17 de junho de 2007

NA SALA ESCURA: Do frio chega a boa nova

GULA. «Já alguma vez tiveste um orgasmo, Alex? Para mim, é uma versão muito inferior ao que sinto quando tenho a boca cheia de neve.» LINDA (Sigourney Weaver), «BOLO DE NEVE»


Sempre que vejo uma imensa paisagem branca num filme, o meu baú mental de recordações cinematográficas vai logo buscar a imagem de uma Frances McDormand grávida, a andar desajeitada por entre flocos de neve a investigar um corpo misterioso, que a obrigou a sair da cama mais cedo. Quem viu FARGO, o delicioso conto negro passado na imensidão alva do gelo pela mão (e engenho) dos irmãos Coen, dificilmente se esquece. O mesmo se passa com a mansão perdida no gelo de SHINING ou com o dinheiro encontrado num avião abandonado em O PLANO. Quase sempre, histórias passadas na neve são sinónimo de bom prenúncio para o mistério... mas também para o drama. Lembro-me de O FUTURO RADIOSO, de Atom Egoyan, sobre um acidente que envolve o despiste de um autocarro escolar... Agora, tenho mais um belo filme a juntar ao lote e que fui ver, por acaso, com a minha mãe a pedir companhia para um serão diferente. Lá fui, bem a medo porque os nossos gostos costumam divergir, mas desta vez ela acertou em cheio.

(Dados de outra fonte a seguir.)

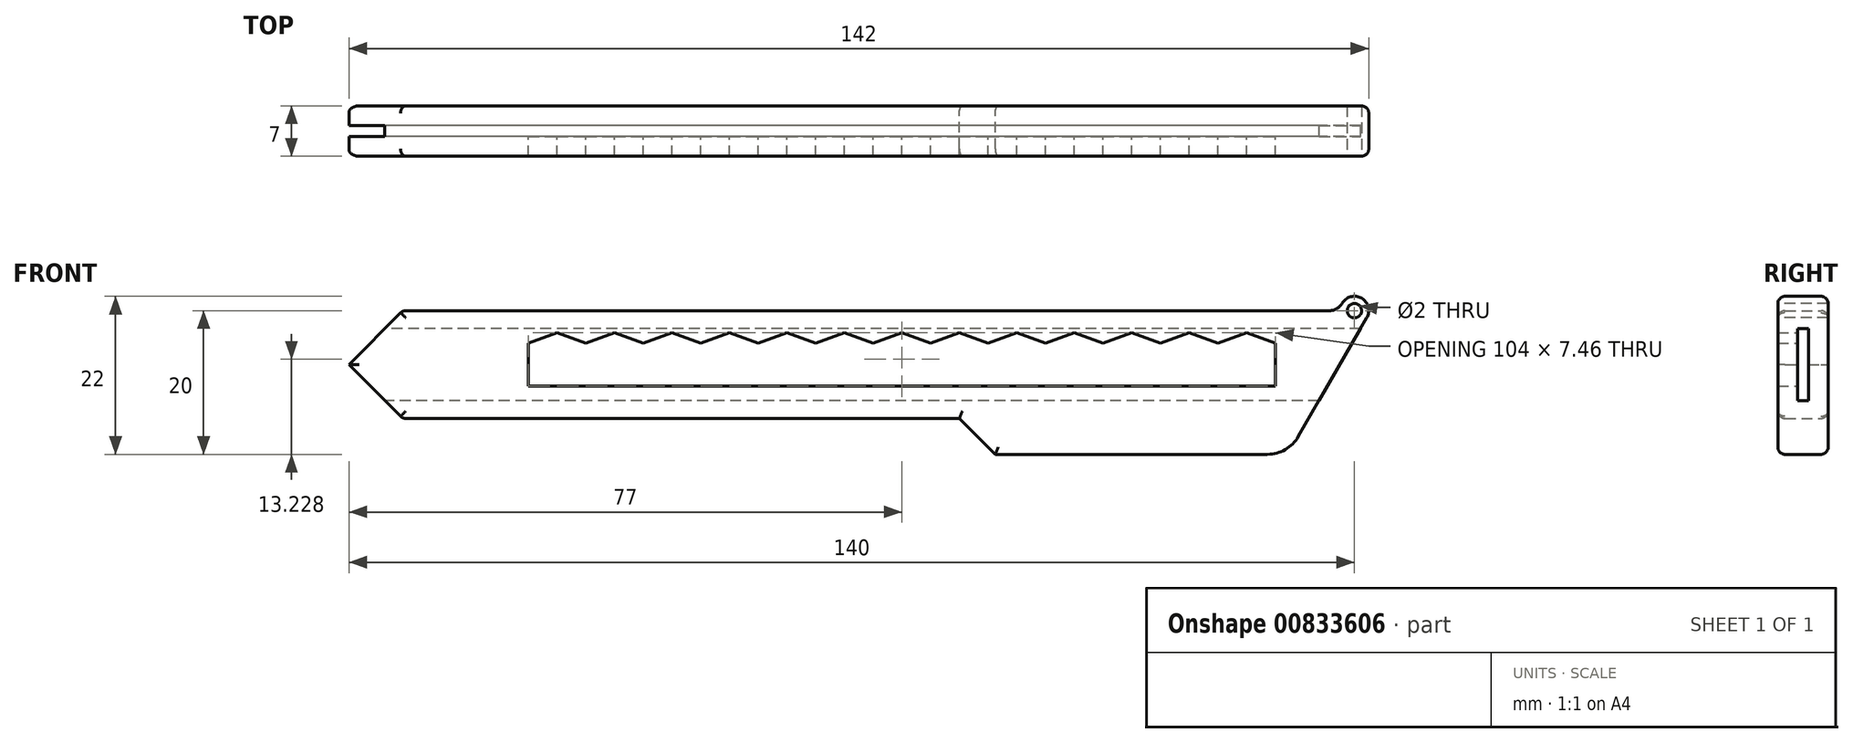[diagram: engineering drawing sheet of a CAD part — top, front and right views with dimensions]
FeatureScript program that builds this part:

BOLO DE NEVE, nomeado para o Leão de Ouro do último Festival de Berlim, um discretíssemo melodrama passado num Canadá gelado, onde, após um trágico acidente em que circulava Alex (Alan Rickman) morre a filha de uma mulher que ele vem a descobrir sofrer de autismo. É então que entra em cena uma esplendorosa Sigourney Weaver (já com algumas rugas, é certo, porque a idade não perdoa) com um dos seus papéis mais exigentes, que nos dá a conhecer uma mulher que vive para o imediato e que só conta com as pessoas quando precisa delas. Entre os dois surge uma relação de cumplicidade e assim, desta forma simples, se dá uma lição de vida. Sem se precisar de grandes exageros moralistas. Este é só um conto emotivo que satiriza ainda a vida preconceituosa nas pequenas comunidades. É pena que tenha sido visto por tão poucos...


BOLO DE NEVE
de Marc Evans (2006)
* * *
O que mais impressiona neste filme é a sua simplicidade, capaz de fazer transcender os habituais «casos da vida» a histórias genuinamente tocantes, mesmo focando o autismo e a perda como assuntos primordiais de análise. Além disso, o quase desconhecido Marc Evans tem muita habilidade na condução da história, dado que o espectador começa a ver o filme sem saber que cena lhe seguirá. Depois, há os grandes desempenhos: Alan Rickman é colossal na sua amargura pela perda de um filho; Sigourney Weaver humaniza de forma excepcional a autista que interpreta com estranha naturalidade; e Carrie-Anne Moss volta a mostrar a sua extraordinária beleza em prol de um desempenho ousado de uma mulher com uma mente demasiado à frente da consciência da comunidade onde está inserida. Cuidadoso nas suas motivações e muito absorvente, BOLO DE NEVE traz sensações positivas e é muito bem filmado.